|Excerpt from "What If?" - Movement Disorders Video from the Life in Motion Awareness Campaign
Overview of Restless Legs Syndrome
If you, a member of your family, or someone you care about is affected by Restless Legs Syndrome (RLS), please read this section. You will find information about the primary features of RLS, its potential causes, and today's most effective treatment options. This site also includes a glossary of RLS terms and FAQ area.
This information is provided for educational purposes and is not meant to take the place of consultation with your physician. Please contact your medical professional if you have any questions about RLS or its treatment.
What is restless legs syndrome?
Restless legs syndrome (RLS) is a neurologic movement disorder characterized by sensory and motor abnormalities that are distinctive but frequently misdiagnosed. Some reports indicate that an accurate diagnosis takes a mean of two years after patients initially seek medical advice regarding their symptoms. RLS may affect up to 12 million people in the United States.
What are the symptoms of restless legs syndrome?
In 1995, the International Restless Legs Syndrome Study Group, then comprising 28 investigators from seven countries, defined the four primary features of RLS.
- The desire to move the legs in association with unusual or uncomfortable sensations (paresthesias/dysesthesias) deep within the legs, usually in the calves; in some cases, the arms may also be affected. These sensations are described as creeping, burning, tingling, cramping, aching, itching, pulling, crawling, or "water flowing" deep within the affected extremities. Patients with mild or moderate RLS characterize these sensations as uncomfortable; for the most part, they are not perceived as painful. In rare cases, unusual sensations occur in the feet. In even rarer cases, these sensations may also be present in the trunk or genital area. These feelings may move from one part of the body to another or may affect only one side of the body (asymmetric). For example, one leg may have unusual sensations whereas the other does not.

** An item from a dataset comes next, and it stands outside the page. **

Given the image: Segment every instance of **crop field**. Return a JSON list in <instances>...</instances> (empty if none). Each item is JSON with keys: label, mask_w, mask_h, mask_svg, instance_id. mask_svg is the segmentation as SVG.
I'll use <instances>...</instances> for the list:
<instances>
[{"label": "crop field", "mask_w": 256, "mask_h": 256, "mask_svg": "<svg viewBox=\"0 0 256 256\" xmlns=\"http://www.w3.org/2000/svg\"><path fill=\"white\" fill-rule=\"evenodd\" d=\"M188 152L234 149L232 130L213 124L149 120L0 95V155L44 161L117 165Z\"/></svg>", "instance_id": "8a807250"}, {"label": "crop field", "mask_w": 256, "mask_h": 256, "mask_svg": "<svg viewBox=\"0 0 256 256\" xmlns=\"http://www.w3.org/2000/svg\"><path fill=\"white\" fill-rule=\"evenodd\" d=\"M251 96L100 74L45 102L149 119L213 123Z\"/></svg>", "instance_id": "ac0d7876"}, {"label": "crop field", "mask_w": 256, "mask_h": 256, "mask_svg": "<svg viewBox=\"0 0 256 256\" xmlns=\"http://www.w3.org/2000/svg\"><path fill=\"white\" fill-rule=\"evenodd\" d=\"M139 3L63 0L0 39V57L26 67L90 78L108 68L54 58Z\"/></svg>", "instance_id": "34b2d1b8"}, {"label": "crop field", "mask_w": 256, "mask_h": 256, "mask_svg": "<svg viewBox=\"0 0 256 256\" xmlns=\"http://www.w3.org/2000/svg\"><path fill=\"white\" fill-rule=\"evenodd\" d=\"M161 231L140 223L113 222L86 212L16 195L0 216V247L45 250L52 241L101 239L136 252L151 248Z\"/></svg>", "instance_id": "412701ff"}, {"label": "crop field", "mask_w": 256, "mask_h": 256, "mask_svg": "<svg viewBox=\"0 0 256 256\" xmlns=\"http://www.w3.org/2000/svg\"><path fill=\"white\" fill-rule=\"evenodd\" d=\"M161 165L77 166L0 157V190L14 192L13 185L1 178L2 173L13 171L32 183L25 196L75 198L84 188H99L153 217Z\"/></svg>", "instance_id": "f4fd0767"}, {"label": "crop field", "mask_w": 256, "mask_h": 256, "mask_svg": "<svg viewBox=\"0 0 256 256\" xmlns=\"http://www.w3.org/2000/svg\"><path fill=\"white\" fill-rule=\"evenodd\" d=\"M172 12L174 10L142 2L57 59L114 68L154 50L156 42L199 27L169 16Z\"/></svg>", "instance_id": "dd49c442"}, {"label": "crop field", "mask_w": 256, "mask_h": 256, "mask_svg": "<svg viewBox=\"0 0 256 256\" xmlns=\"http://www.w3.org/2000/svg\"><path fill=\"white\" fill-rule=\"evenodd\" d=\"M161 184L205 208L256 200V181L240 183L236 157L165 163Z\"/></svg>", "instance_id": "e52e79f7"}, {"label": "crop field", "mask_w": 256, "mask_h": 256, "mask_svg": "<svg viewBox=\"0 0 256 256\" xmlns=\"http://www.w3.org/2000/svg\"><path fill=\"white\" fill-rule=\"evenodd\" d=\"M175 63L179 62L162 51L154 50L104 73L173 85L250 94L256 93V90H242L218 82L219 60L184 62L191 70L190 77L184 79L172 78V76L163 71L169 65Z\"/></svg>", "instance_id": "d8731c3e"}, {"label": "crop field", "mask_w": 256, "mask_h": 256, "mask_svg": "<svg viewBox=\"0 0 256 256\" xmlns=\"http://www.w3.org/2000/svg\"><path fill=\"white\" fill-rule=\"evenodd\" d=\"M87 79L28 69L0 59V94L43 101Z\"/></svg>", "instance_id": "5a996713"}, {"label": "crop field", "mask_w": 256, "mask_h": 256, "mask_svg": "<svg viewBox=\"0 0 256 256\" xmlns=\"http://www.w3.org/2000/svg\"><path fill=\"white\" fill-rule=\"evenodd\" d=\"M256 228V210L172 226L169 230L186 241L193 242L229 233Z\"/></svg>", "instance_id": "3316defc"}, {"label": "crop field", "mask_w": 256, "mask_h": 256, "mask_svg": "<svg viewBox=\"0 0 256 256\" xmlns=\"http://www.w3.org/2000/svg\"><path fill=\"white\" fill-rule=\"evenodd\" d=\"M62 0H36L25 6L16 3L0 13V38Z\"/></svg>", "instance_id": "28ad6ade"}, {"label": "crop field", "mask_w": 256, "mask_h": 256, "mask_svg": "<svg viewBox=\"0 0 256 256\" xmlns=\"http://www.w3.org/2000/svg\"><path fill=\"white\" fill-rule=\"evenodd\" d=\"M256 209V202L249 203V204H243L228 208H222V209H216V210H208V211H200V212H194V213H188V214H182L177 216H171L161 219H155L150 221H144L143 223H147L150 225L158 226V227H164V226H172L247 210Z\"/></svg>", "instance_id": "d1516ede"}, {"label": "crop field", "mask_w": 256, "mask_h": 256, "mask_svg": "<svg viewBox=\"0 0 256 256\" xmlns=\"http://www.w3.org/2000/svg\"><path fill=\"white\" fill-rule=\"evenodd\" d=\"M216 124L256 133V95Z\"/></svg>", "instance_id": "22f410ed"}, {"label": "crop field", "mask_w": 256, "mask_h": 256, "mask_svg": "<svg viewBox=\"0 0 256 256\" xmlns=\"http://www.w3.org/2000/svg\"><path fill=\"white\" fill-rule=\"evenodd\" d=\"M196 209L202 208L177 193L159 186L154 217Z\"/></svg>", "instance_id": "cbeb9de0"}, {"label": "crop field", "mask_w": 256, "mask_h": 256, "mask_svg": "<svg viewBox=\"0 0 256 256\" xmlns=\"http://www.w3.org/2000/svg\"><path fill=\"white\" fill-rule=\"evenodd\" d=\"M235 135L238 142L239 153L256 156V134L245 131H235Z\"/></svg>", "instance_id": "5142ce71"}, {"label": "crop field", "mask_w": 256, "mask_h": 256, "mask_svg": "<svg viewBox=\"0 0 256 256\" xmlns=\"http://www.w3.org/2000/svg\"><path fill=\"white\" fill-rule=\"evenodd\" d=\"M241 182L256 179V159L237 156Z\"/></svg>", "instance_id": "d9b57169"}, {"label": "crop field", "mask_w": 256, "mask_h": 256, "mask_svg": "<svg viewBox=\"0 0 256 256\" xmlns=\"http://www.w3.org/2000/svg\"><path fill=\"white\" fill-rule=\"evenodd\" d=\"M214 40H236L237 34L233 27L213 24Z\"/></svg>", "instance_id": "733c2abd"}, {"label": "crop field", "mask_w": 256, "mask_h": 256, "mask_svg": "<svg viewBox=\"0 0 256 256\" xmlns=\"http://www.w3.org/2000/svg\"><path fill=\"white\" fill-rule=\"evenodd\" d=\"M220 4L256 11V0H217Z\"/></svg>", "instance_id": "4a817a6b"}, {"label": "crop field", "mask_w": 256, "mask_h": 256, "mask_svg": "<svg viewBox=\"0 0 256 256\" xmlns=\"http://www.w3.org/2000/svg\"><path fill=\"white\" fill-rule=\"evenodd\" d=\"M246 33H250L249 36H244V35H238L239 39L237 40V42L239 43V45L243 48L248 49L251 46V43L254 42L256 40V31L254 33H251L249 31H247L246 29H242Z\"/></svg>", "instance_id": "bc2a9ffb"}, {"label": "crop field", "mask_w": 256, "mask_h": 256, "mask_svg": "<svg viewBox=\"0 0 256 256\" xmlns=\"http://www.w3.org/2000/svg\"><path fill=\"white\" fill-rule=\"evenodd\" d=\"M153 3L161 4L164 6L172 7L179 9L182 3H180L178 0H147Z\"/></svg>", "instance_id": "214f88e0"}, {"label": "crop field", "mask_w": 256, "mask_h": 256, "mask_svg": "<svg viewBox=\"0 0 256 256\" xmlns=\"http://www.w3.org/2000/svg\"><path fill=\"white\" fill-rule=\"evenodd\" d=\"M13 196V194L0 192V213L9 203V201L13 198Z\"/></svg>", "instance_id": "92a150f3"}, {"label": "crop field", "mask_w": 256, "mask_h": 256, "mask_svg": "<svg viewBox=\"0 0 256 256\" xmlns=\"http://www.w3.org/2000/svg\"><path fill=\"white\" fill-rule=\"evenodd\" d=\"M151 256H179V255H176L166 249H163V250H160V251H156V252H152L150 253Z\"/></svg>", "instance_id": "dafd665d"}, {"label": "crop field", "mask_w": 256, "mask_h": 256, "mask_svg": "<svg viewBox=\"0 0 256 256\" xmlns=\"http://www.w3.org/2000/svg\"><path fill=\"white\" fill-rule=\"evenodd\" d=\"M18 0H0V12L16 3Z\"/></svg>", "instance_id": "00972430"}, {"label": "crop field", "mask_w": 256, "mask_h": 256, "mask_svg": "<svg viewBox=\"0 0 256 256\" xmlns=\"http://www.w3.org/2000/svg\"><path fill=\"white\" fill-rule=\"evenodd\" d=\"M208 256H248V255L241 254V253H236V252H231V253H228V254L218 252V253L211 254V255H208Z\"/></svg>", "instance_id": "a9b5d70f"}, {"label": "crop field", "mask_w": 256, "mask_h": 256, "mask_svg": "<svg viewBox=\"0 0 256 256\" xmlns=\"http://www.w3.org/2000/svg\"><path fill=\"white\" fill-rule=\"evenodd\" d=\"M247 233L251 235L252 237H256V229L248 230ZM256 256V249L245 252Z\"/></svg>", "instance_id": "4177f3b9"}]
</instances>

- Motor restlessness in response to or in an effort to relieve unusual sensations or discomfort. To the extent that a patient feels a compelling urge to move, these movements may be termed involuntary; however, in so far as a patient chooses which type of movement to perform, these movements are voluntary. Such movements are often repetitive and may include pacing, rocking, shaking, tossing and turning in bed, stretching, bending, marching in place, or engaging in certain repetitive exercises, such as riding an exercise bike or walking on a treadmill. Many individuals develop their own routine of stereotypical movements and tend to repeat these same movements in response to uncomfortable sensations.
- Symptoms become obvious or worse while at rest (during periods of inactivity or relaxation) and may be temporarily diminished by voluntary movements of the affected limb(s). This restlessness is sometimes mistaken as "fidgetiness" or "nervousness." The unusual sensations and motor restlessness associated with RLS may also be provoked by prolonged periods of inactivity such as occurs during travel in a plane, train, or car.
- Symptoms occur most frequently during the evening or the early part of the night (e.g., between 6 p.m. and 4 a.m.). Individuals with even the most severe RLS symptoms typically obtain some measure of relief during the early morning hours. Worsening of symptoms while at rest and at nighttime may be a very distinctive pattern that is unique to restless legs syndrome.